Fix loading of INC quantized model (#452)

echarlaix · web-flow · commit f52d7c8801ce · 2023-10-13T17:13:59.000+02:00
diff --git a/optimum/intel/neural_compressor/modeling_base.py b/optimum/intel/neural_compressor/modeling_base.py
@@ -12,7 +12,6 @@
 #  See the License for the specific language governing permissions and
 #  limitations under the License.
 
-import copy
 import logging
 import os
 from pathlib import Path
@@ -138,7 +137,6 @@ def _from_pretrained(
 
         model_save_dir = Path(model_cache_path).parent
         inc_config = None
-        q_config = None
         msg = None
         try:
             inc_config = INCConfig.from_pretrained(model_id)
@@ -153,54 +151,23 @@ def _from_pretrained(
             # load(model_cache_path)
             model = torch.jit.load(model_cache_path)
             model = torch.jit.freeze(model.eval())
-            return cls(model, config=config, model_save_dir=model_save_dir, **kwargs)
+            return cls(model, config=config, model_save_dir=model_save_dir, inc_config=inc_config, **kwargs)
 
         model_class = _get_model_class(config, cls.auto_model_class._model_mapping)

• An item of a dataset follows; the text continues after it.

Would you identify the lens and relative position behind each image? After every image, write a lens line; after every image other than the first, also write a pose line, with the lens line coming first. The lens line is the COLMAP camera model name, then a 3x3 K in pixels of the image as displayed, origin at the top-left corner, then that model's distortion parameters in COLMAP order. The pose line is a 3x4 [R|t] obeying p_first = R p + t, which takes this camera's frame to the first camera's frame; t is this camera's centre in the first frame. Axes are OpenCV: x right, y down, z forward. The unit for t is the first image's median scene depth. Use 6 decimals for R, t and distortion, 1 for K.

-        keys_to_ignore_on_load_unexpected = copy.deepcopy(
-            getattr(model_class, "_keys_to_ignore_on_load_unexpected", None)
-        )
-        keys_to_ignore_on_load_missing = copy.deepcopy(getattr(model_class, "_keys_to_ignore_on_load_missing", None))
-        # Avoid unnecessary warnings resulting from quantized model initialization
-        quantized_keys_to_ignore_on_load = [
-            r"zero_point",
-            r"scale",
-            r"packed_params",
-            r"constant",
-            r"module",
-            r"best_configure",
-            r"max_val",
-            r"min_val",
-            r"eps",
-            r"fake_quant_enabled",
-            r"observer_enabled",
-        ]
-        if keys_to_ignore_on_load_unexpected is None:
-            model_class._keys_to_ignore_on_load_unexpected = quantized_keys_to_ignore_on_load
-        else:
-            model_class._keys_to_ignore_on_load_unexpected.extend(quantized_keys_to_ignore_on_load)

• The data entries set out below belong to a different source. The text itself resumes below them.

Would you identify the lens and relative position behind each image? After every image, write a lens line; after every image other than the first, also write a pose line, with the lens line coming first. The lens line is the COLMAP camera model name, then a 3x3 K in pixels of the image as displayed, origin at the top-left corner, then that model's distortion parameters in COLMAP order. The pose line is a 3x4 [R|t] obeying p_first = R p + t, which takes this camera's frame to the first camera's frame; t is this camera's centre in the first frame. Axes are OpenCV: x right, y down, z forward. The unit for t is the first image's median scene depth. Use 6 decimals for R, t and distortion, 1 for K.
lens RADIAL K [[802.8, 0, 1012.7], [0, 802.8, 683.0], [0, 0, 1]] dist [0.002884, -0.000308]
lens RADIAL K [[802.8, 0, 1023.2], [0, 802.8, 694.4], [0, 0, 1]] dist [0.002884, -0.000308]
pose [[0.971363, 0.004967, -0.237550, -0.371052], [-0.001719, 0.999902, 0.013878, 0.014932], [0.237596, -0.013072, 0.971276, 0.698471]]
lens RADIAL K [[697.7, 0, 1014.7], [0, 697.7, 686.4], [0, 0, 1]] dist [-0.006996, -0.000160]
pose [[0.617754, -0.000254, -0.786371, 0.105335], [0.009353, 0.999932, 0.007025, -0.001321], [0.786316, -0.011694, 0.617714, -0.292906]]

-        missing_keys_to_ignore_on_load = [r"weight", r"bias"]
-        if keys_to_ignore_on_load_missing is None:
-            model_class._keys_to_ignore_on_load_missing = missing_keys_to_ignore_on_load
-        else:
-            model_class._keys_to_ignore_on_load_missing.extend(missing_keys_to_ignore_on_load)

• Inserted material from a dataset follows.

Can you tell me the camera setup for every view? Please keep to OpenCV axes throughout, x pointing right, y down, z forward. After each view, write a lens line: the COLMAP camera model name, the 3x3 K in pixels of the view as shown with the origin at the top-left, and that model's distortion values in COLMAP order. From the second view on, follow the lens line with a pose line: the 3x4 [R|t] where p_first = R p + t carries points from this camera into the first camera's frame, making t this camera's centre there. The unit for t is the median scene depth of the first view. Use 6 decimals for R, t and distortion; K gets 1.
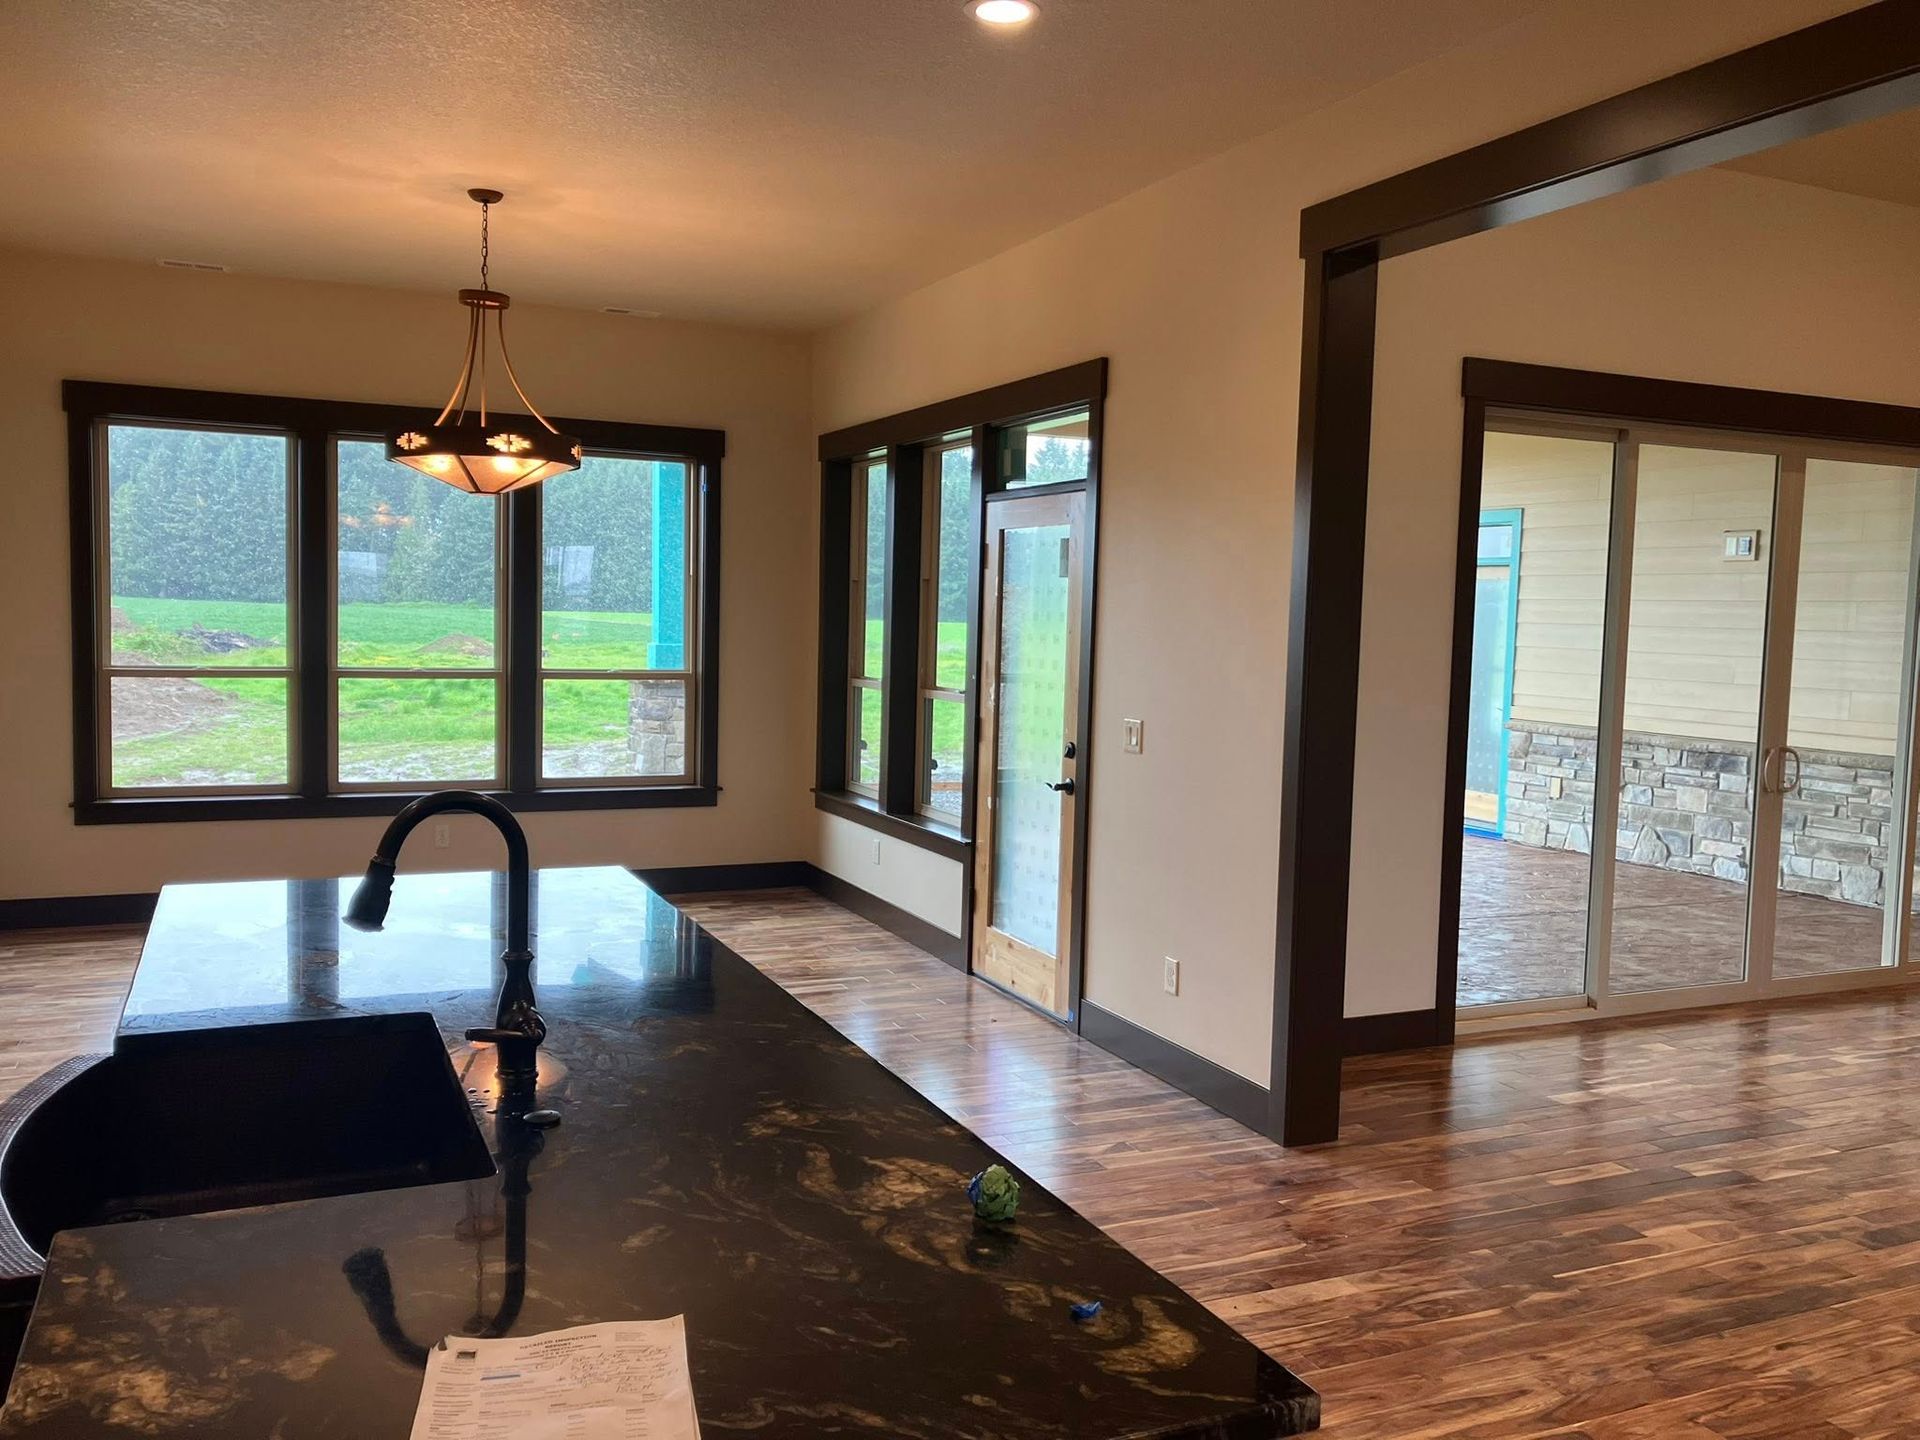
lens RADIAL K [[1578.7, 0, 912.9], [0, 1578.7, 786.3], [0, 0, 1]] dist [0.012906, -0.028565]
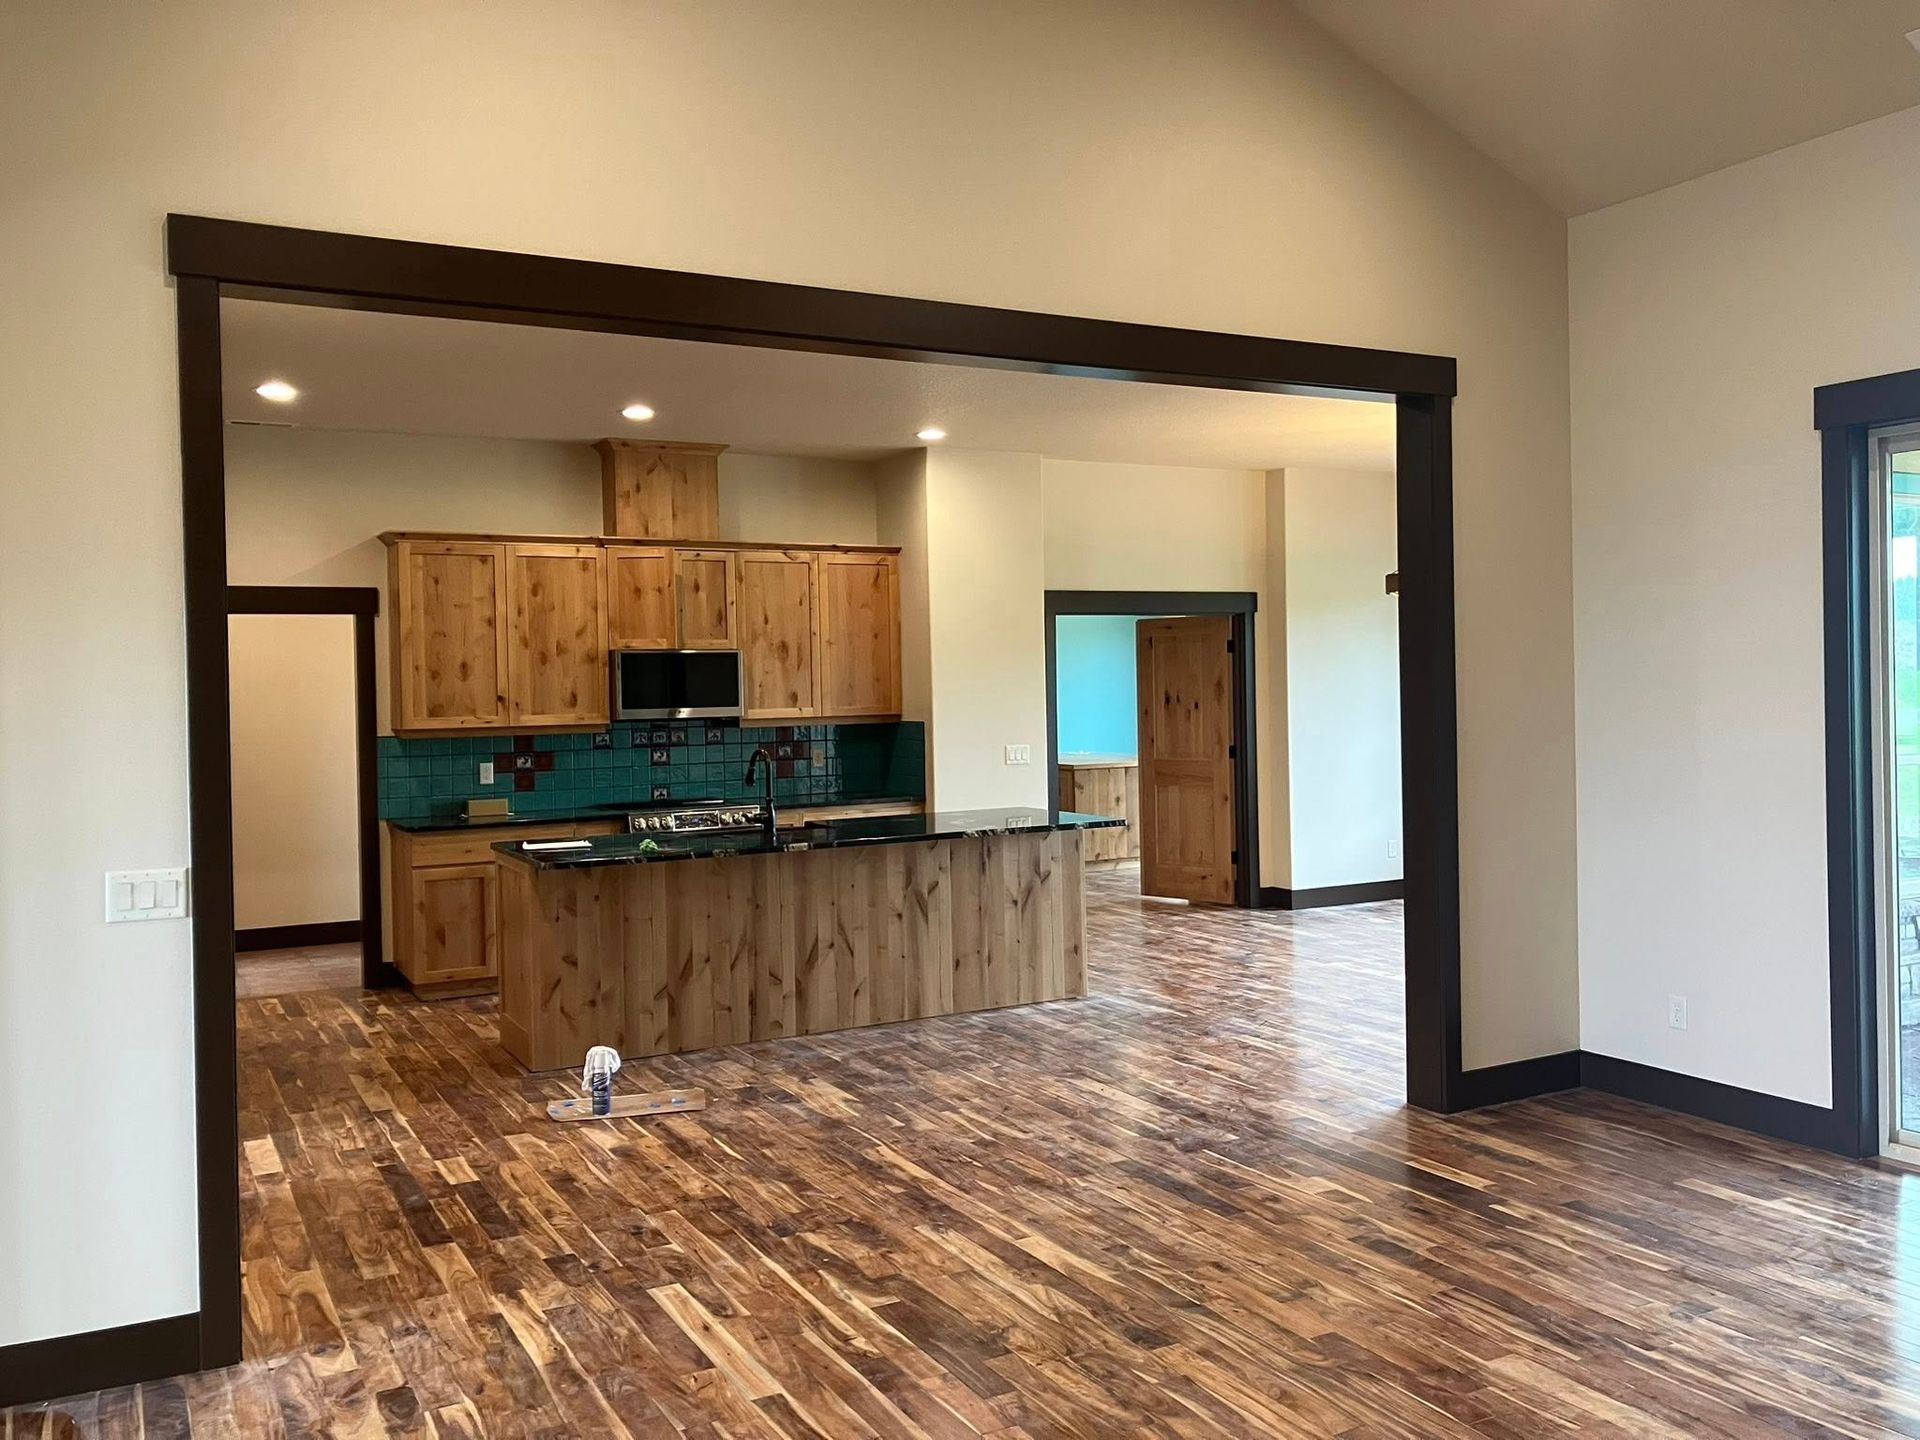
lens RADIAL K [[1578.7, 0, 962.8], [0, 1578.7, 716.8], [0, 0, 1]] dist [0.012906, -0.028565]
pose [[0.088629, 0.002139, -0.996062, 1.163027], [-0.091280, 0.995807, -0.005984, -0.030118], [0.991873, 0.091451, 0.088453, 0.406915]]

+        # Load the state dictionary of the model to verify whether the model to get the quantization config
+        state_dict = torch.load(model_cache_path, map_location="cpu")
+        q_config = state_dict.get("best_configure", None)
 
-        try:
+        if q_config is None:
             model = model_class.from_pretrained(model_save_dir)
-        except AttributeError:
+        else:
             init_contexts = [no_init_weights(_enable=True)]
             with ContextManagers(init_contexts):
                 model = model_class(config)
-
-        model_class._keys_to_ignore_on_load_unexpected = keys_to_ignore_on_load_unexpected
-        model_class._keys_to_ignore_on_load_missing = keys_to_ignore_on_load_missing
-
-        # Load the state dictionary of the model to verify whether the model is quantized or not
-        state_dict = torch.load(model_cache_path, map_location="cpu")
-        if "best_configure" in state_dict and state_dict["best_configure"] is not None:
-            q_config = state_dict["best_configure"]
             try:
                 model = load(model_cache_path, model)
             except Exception as e:
+                # For incompatible torch version check
                 if msg is not None:
                     e.args += (msg,)
                 raise